71,07km – 9H48′

8h10. Ciel bleu sans un nuage . Exceptionnel. T°= -2 °C . Pas de vent , le rêve. Direction le départ.Tout le monde a bien dormi. Ouah !  Bonjour la bosse . Route tranquille mais raide….et longue. Quelle mise en jambes ma foi. Km4 = 3,5 de montée et 0,5 de descente, et voici Mañeru première bourgade du jour. Km5,  petit café, c’est Max qui officie, je constate au passage que notre coureur a déjà  pour moi pas mal maigri. Il s’affûte.

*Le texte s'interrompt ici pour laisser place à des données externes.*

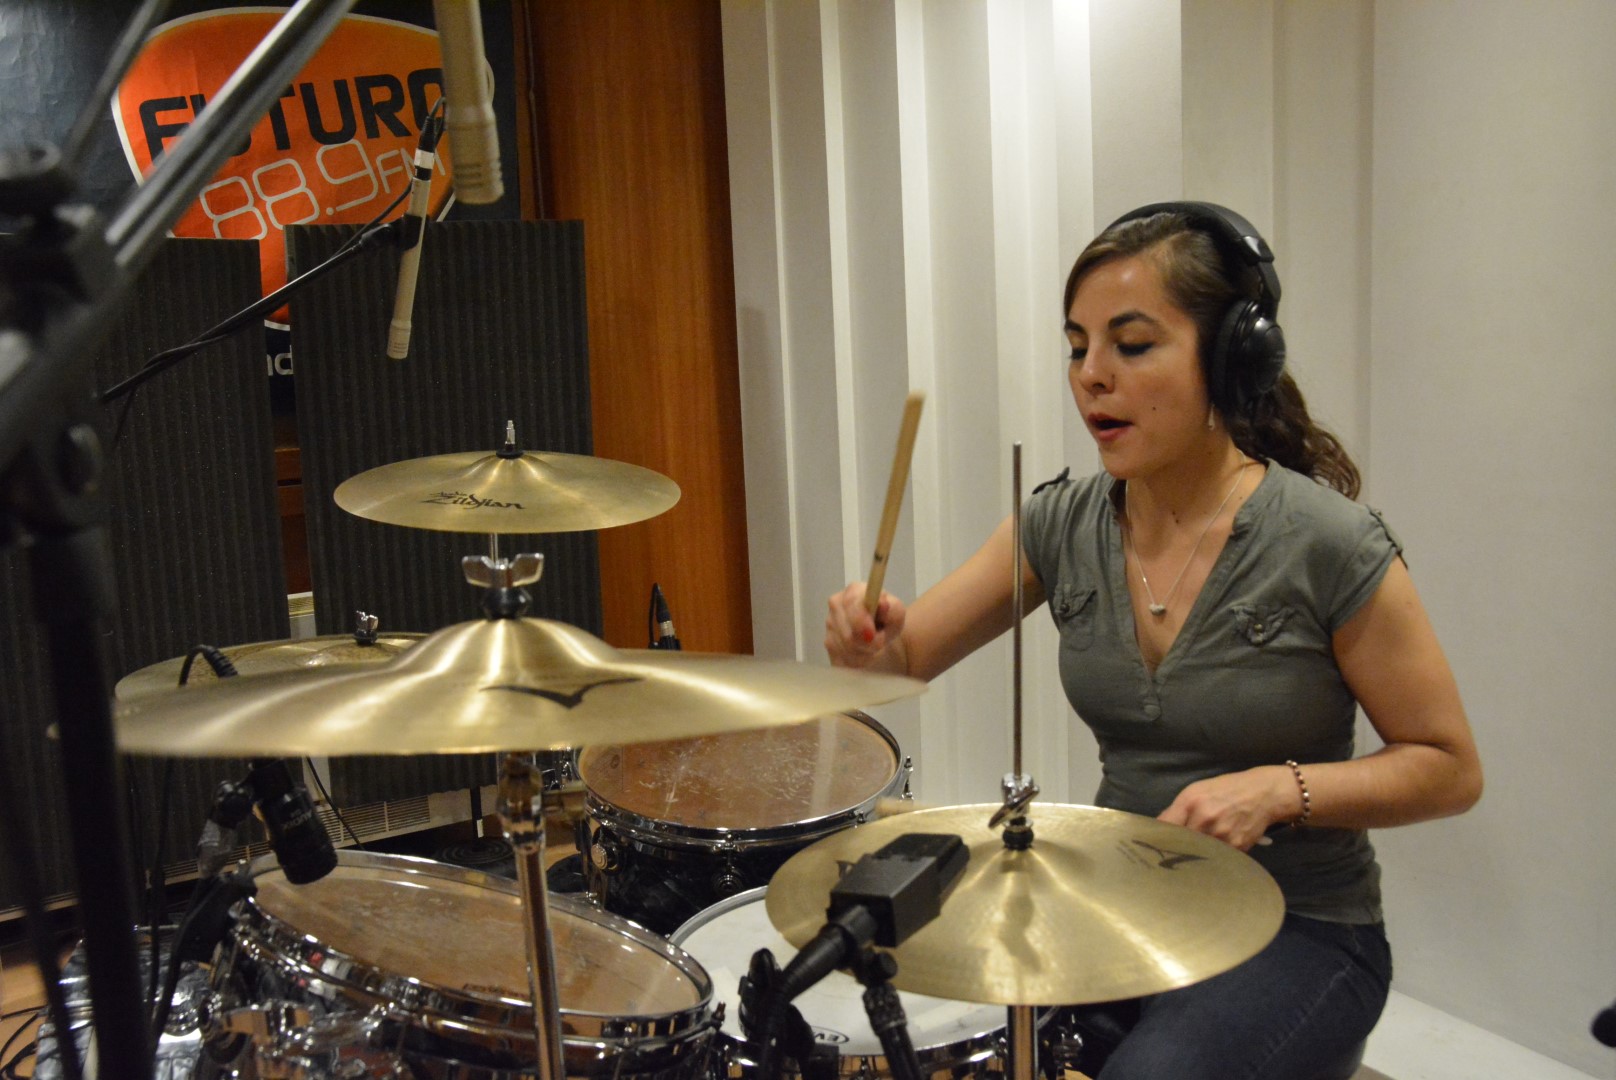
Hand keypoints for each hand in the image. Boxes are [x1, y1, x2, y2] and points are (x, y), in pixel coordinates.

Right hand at [824, 583, 907, 670]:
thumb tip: (883, 604)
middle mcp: (836, 605)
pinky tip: (864, 652)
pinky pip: (843, 660)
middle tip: (880, 640)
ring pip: (846, 650)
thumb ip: (892, 608)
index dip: (860, 621)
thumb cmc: (887, 619)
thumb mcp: (897, 613)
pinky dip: (858, 660)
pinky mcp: (828, 644)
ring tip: (873, 645)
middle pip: (848, 634)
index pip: (851, 605)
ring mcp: (829, 625)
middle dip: (868, 643)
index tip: (872, 634)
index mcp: (853, 592)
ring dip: (865, 652)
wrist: (880, 631)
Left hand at [1156, 766, 1297, 850]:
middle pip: (1180, 844)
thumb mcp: (1197, 790)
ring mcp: (1221, 835)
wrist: (1262, 794)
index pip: (1165, 827)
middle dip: (1175, 850)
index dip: (1158, 839)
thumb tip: (1159, 828)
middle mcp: (1204, 819)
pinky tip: (1211, 856)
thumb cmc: (1226, 790)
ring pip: (1198, 854)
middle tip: (1172, 856)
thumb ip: (1177, 810)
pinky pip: (1217, 859)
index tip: (1154, 847)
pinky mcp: (1236, 848)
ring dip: (1194, 857)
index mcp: (1191, 802)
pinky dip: (1212, 859)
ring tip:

Incroyable le nombre de gens, hors pèlerins, qui marchent sur le bord de la chaussée ce matin . Des jeunes et des moins jeunes , même  des mamans avec bébé  dans la poussette. Notre compagne d’une grande partie de journée sera l’autoroute. Elle n’est jamais  loin, le bruit nous le rappelle. Pour nous ça va, on a dû voir quatre voitures en 12 km. Etonnant, toujours pas un nuage dans le ciel d’un bleu éclatant, le soleil nous réchauffant . 10 h 00,  il fait  8°C. Notre Serge a l’air  détendu, il vient de se prêter de bonne grâce au jeu de la belle photo avec Max à la vue d’un village perché  sur la colline. Après une journée de passage de consignes et de questions – réponses, je laisse le volant à  Max mon équipier. Pas de nouvelles fraîches de Thomas qui doit rejoindre Rouen ce jour après  une pause à Montpellier . Derrière  nous les sommets blancs des Pyrénées et sur un petit  chemin un groupe d’une vingtaine de randonneurs ou peut-être des pèlerins ?  La NA 1110 sur laquelle court Serge est un peu plus chargée en voitures, peu de camions, ils doivent emprunter l’autoroute. Un constat les carburants sont moins chers qu’en France . Un exemple gazole à 0,86 euro et super 95 à 1,04 euro. Nous circulons à  cheval sur l’autoroute, une fois à  droite , une fois à gauche . Des hommes sont dans les vignes et champs d’oliviers,  c‘est le grand moment  de la taille. Vers 13H00,  le vent d’ouest se lève et les nuages arrivent, pour l’instant de couleur blanche. Restez ainsi et tout ira bien. Une longue ligne droite se dresse devant nous, traversant un grand plateau verdoyant, nous dirons que la couleur du jour est le vert. Hier c’était le blanc ! Quelque chose me dit qu’à Torrès del Rio,c’est l’heure de la sieste. Pas un seul bruit dans le village, à part le son de la cloche de l’église qui sonne la demie de quatorze heures !  Et encore une montée d’un petit kilomètre quand même. Pauvre coureur. Nous voyageons entre 500 et 600 m d’altitude et toujours au soleil  . Peut-être est – ce la cause du mal de tête de Serge ?  Un cachet et cela devrait passer. J’ai oublié  de dire que notre runner a  posé “le bas”, c’est seulement la seconde fois depuis le Trocadéro, ce qui mérite d’être souligné.  Du sommet  de la dernière côte  gravie, on voit au loin dans la plaine une ville paraissant importante, il doit s’agir de Logroño, notre destination ce soir.